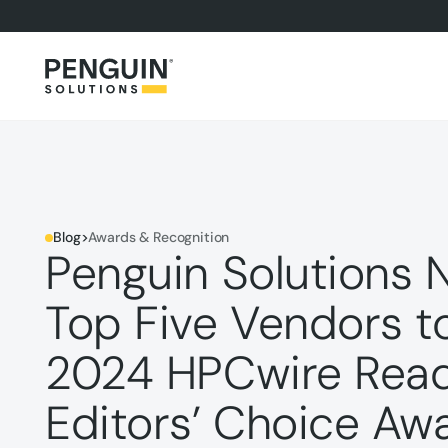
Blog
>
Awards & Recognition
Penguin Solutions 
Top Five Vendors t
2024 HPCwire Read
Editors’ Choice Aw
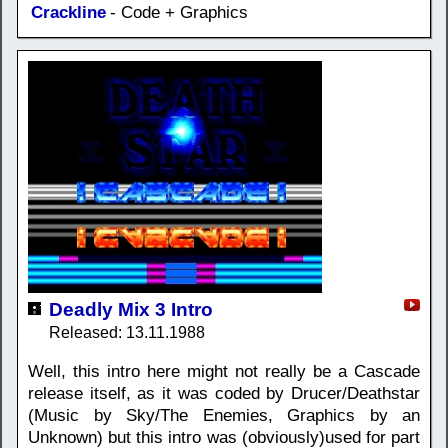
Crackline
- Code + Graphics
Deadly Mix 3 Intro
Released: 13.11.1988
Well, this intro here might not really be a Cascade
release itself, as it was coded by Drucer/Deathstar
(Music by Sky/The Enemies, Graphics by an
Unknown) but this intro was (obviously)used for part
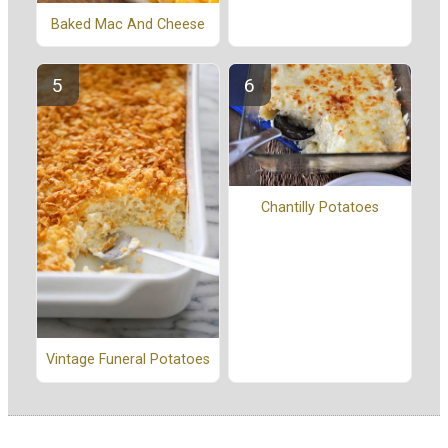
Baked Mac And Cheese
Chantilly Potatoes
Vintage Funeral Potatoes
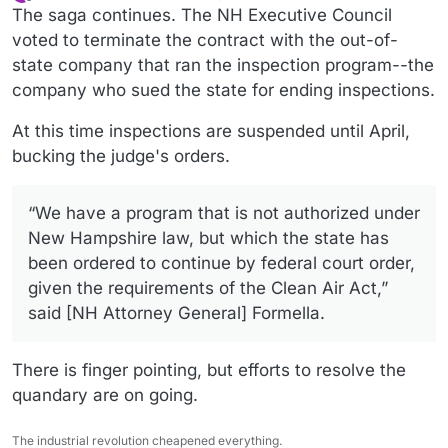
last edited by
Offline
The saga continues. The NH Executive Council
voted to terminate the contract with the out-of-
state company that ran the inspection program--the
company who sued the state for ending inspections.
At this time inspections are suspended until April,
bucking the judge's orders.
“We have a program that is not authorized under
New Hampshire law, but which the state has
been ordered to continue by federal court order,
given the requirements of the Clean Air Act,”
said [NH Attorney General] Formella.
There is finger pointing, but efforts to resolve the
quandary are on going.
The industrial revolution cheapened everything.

**********

PROBLEM TO SOLVE:
Up to the line containing "At this time", skip everything; from that line through the last line above, return each line exactly.

SOLUTION FOR THIS PROBLEM:
At this time inspections are suspended until April,
bucking the judge's orders.
“We have a program that is not authorized under
New Hampshire law, but which the state has
been ordered to continue by federal court order,
given the requirements of the Clean Air Act,”
said [NH Attorney General] Formella.
There is finger pointing, but efforts to resolve the
quandary are on going.
The industrial revolution cheapened everything.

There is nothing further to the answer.